● INFORMATION PROVIDED:

※ ※ ※

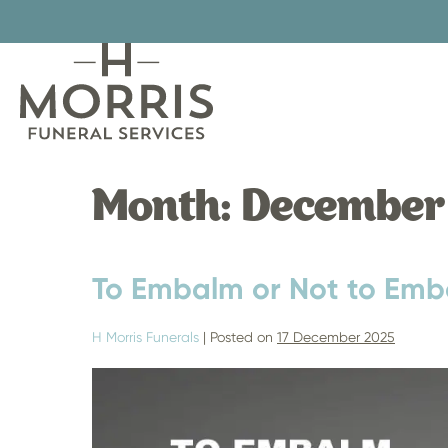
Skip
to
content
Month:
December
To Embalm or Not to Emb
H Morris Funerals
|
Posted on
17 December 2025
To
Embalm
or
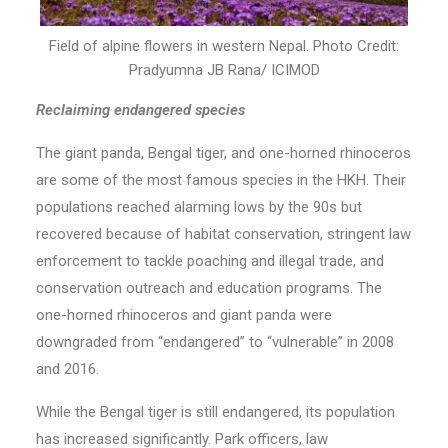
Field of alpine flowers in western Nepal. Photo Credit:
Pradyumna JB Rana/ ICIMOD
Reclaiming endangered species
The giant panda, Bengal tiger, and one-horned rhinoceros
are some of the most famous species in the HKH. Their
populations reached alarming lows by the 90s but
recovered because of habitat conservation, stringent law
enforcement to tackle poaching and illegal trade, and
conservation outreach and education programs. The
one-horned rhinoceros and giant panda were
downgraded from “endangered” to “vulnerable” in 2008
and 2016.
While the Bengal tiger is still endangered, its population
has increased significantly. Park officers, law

※ ※ ※

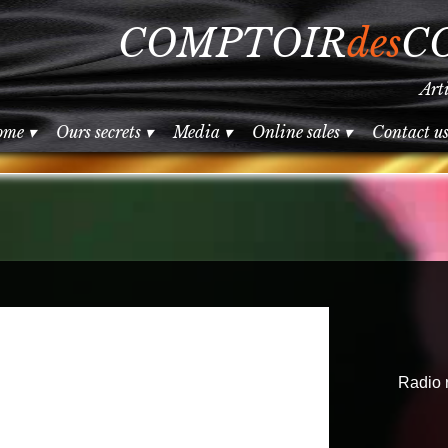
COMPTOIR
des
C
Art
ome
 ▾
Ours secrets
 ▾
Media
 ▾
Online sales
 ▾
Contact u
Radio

※ ※ ※

● ASSIGNED TASK: Every line above in which the word "rhinoceros" is present must be copied into the answer.

● TASK RESULT:
The giant panda, Bengal tiger, and one-horned rhinoceros
one-horned rhinoceros and giant panda were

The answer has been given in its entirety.